READ THOMAS EOS MUHLY Control NORMAN Switch
This disc contains premiere recordings of the three works commissioned by the Utah Symphony to celebrate its 75th birthday, and as a bright and upbeat showcase for the orchestra it does its job nicely. Two are overtly inspired by Utah’s natural landscapes, while the third (and most exciting) is primarily enthralled by the boisterous virtuosity of its percussion soloist, Colin Currie. More on that in a moment.
First comes the five-movement EON (the goddess of the dawn) by Augusta Read Thomas, who knows what she wants from an orchestra: a sound that is ‘always luminous and never muddy’, she writes. There’s certainly a lot of light in her music, with clear space between the wholesome horns and triangles of ‘Shimmering’ or the chimes and bass clarinets of ‘Spring Rain’. This is neat, well-crafted writing – but Read Thomas also aims to imbue the music with her ‘physical and mental sense of caprice’ and, to me, all that neatness negates any real sense of caprice. Thierry Fischer conducts diligently, without a great deal of wildness.
There is one looming template when it comes to capturing Utah’s landscape in orchestral sound: credit to Nico Muhly for acknowledging Messiaen’s visionary 1972 work Des canyons aux étoiles… upfront in his booklet-notes. But where Messiaen conjured the rocks and expanses in magnificently mystic terms, Muhly’s prosaic language doesn’t come close. His piece, Control, is dense with references to Utah’s history, incorporating an Ute tobacco song, technological innovations (wagons, fibre internet connections) and 90-year-old graffiti etched next to a petroglyph. But the music is less interesting than the blurb. Opening flutes and harps are shattered by jutting heavy brass – maybe Muhly still remembers John Adams’s comment that ‘at times there is a surfeit of prettiness in Nico’s music’. But prettiness wins out in the ecstatic chimes and chattering winds of ‘Mountain’ (‘insect-like punctuations’) and in the pert interlocking rhythms of ‘Beehive’ (‘morse-code-like’). The Muhly formula of bright sounds doing busy things, dark sounds doing rousing things and momentum driven forward by swells and crescendos begins to wear thin by the final movement.
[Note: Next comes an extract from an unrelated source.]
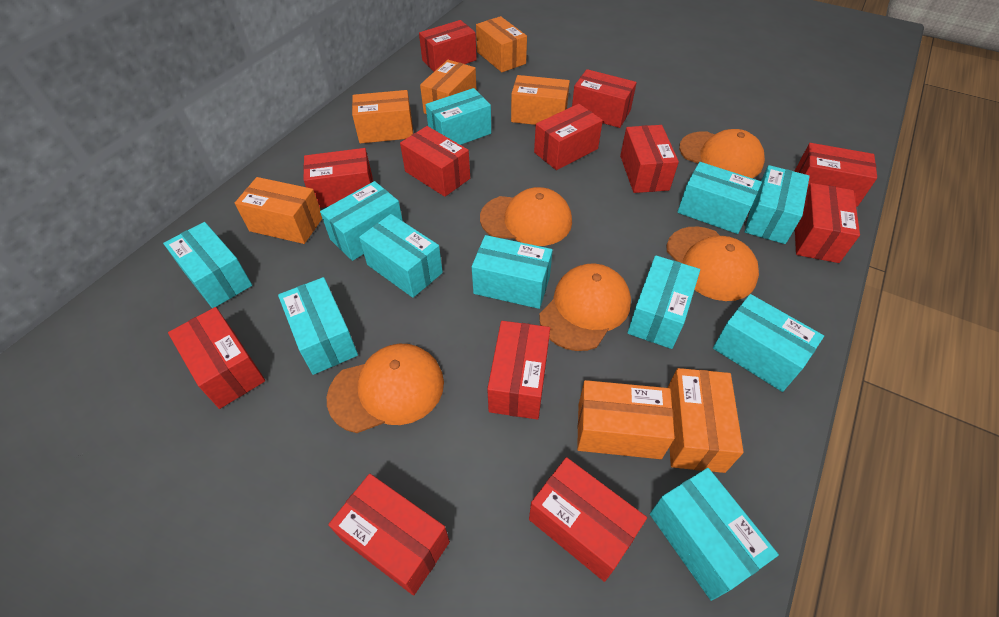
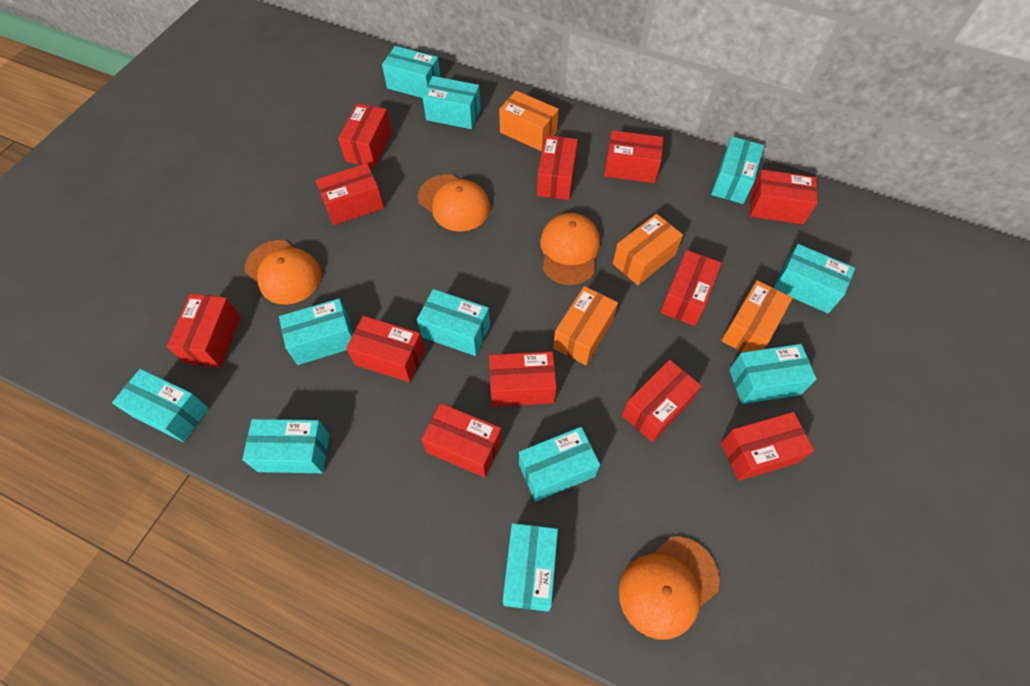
orange box: 7 -> 4
orange cap: 5 -> 4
So the rush of unchecked energy and invention in Andrew Norman’s Switch comes as a thrill. This 30-minute span features an ultra-alert Colin Currie and is also where you’ll find the finest orchestral playing of the collection: Fischer keeps Norman’s colours super-bright, his pinball rhythms bouncy and tight, and the ensemble responds with impressive nimbleness – the winds and brass have a gloss and gusto that set textures ablaze. There’s a brilliantly elastic sense of play between soloist and orchestra, with every percussion instrument setting off a fun reaction in some part of the orchestra. One of my favourite moments comes when a choir of high winds breaks away from the throng and ascends up and up as if unstoppable for the sheer joy of it.